Mais chaque outil est à utiliser en fonction du secteur et de la situation. Par exemple, selon Corinne Vaillant, sous-directrice du FSE à la DGEFP, la règle des 40% ne convient pas au secteur de l'IAE (insertion par l'activité économique). L'idée serait donc de lui appliquer celle du barème des coûts unitaires. Une étude sera lancée courant 2015 afin de calculer le coût d'un salarié en insertion. "On pourra appliquer une certaine rétroactivité", a déclaré Corinne Vaillant.
La mise en place de ces outils devrait "réduire considérablement la charge administrative pour les porteurs de projets", a encore appuyé Marianne Thyssen, qui s'est engagée à "assurer une mise en oeuvre de ce programme rapide et efficace".

Michel Tendil

La gestion dématérialisée du FSE, autre outil de simplification?

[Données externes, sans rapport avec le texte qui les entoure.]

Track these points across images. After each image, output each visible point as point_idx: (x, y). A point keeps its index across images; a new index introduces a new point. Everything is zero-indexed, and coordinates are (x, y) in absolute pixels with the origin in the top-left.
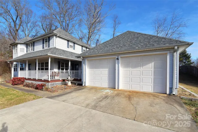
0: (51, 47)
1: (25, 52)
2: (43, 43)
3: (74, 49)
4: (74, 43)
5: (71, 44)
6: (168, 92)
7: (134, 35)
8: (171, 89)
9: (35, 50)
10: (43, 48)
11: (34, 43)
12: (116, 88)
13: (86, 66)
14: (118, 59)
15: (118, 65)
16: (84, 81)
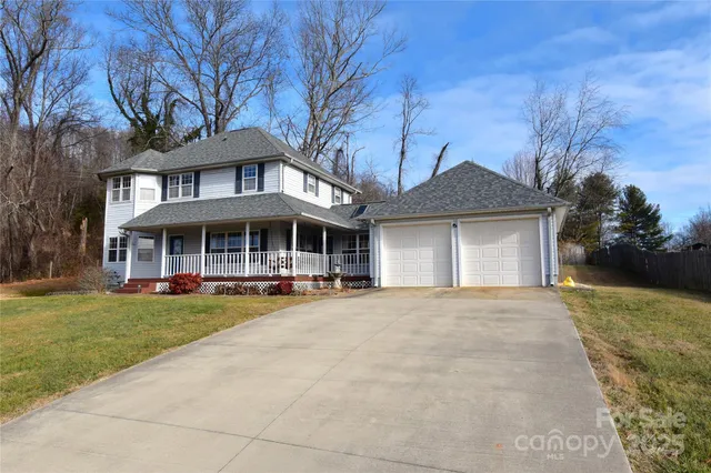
0: (268, 189)
1: (158, 201)
2: (239, 178)
3: (317, 195)
4: (317, 178)
5: (311, 181)
6: (544, 284)
7: (483, 176)
8: (548, 276)
9: (202, 197)
10: (238, 190)
11: (197, 174)
12: (455, 285)
13: (382, 242)
14: (455, 226)
15: (457, 237)
16: (377, 276)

Expérimentée lors de la période 2007-2013, la dématérialisation de la gestion du fonds social européen (FSE) est généralisée pour la programmation 2014-2020.
Pour bénéficier d'un financement dans le cadre du programme opérationnel national (PON) (emploi, inclusion), les porteurs de projet sont tenus de déposer leur demande sur le site dédié : ma-démarche-fse. L'instruction des dossiers par les autorités de gestion nationales (la mission "gestion du volet central" à la DGEFP pour les projets nationaux, les Direccte pour les projets en région) et les organismes intermédiaires, ainsi que les échanges d'information avec les porteurs de projet passeront désormais systématiquement par cette interface.
Le 1er décembre 2014 à Paris, à l'occasion du lancement du PON FSE 2014-2020, une session d'information animée par la DGEFP était dédiée au parcours du dossier de demande de subvention et aux nouvelles fonctionnalités du site ma-démarche-fse. Les étapes de la demande, détaillées dans un manuel du porteur de projet qui sera mis à jour régulièrement, correspondent à l'administration de l'organisme (et, notamment, son Siret), la création puis la saisie de la demande (description de l'opération, plan de financement, outils de suivi, etc.). Selon la DGEFP, les demandes déjà effectuées sur papier et faisant l'objet d'un refus doivent elles-aussi être saisies électroniquement. En outre, le site internet devant être finalisés (ouverture de nouveaux modules, résolution de certains bugs…), certaines démarches seront toujours, en attendant, réalisées sur des formulaires papier.
Parmi ses "obligations", le porteur de projet doit procéder au suivi des participants, en renseignant des données à l'entrée et à la sortie du dispositif financé. C'est sur la base de ces informations que l'atteinte des objectifs – ouvrant droit à la "réserve de performance" - pourra être contrôlée. Sur les indicateurs, un guide relatif au PON FSE 2014-2020 mais aussi au PON Initiative pour l'emploi des jeunes (IEJ) 2014-2015, également amené à évoluer, est mis à disposition.

Un gain de temps pour l'Etat... et peut-être, plus tard, pour les régions
Selon un gestionnaire assistant à l'atelier, déjà utilisateur de la plateforme lors de la précédente programmation, le site est source de simplification dans la mesure où il oblige le porteur de projet à avoir dès le départ une vision globale de sa demande ; l'outil, peut-être du fait d'une certaine rigidité, permettrait de faire gagner du temps au cours de l'instruction. En outre, ce gestionnaire estime qu'il est pour lui plus facile d'apporter une aide – téléphonique notamment - au porteur de projet, puisque chacun a accès aux mêmes informations devant son écran.
Concernant les demandes s'inscrivant dans les programmes opérationnels (PO) régionaux (formation professionnelle, apprentissage, orientation), elles passeront par des sites internet spécifiques aux régions, ces dernières n'ayant pas souhaité s'associer à la plateforme ma-démarche-fse, d'après la DGEFP. Selon l'Association des régions de France, au 12 novembre 2014, cinq régions ont eu leur PO validé par la Commission européenne : le Languedoc-Roussillon, l'Aquitaine, l'Auvergne, la Franche-Comté et Rhône-Alpes. Ces dernières ne semblent pas toutes également équipées pour les demandes d'aides dématérialisées ; ainsi, alors qu'en Aquitaine, la plateforme Aquitaide est assortie d'une notice d'utilisation, de tels outils ne sont pas encore disponibles en Auvergne.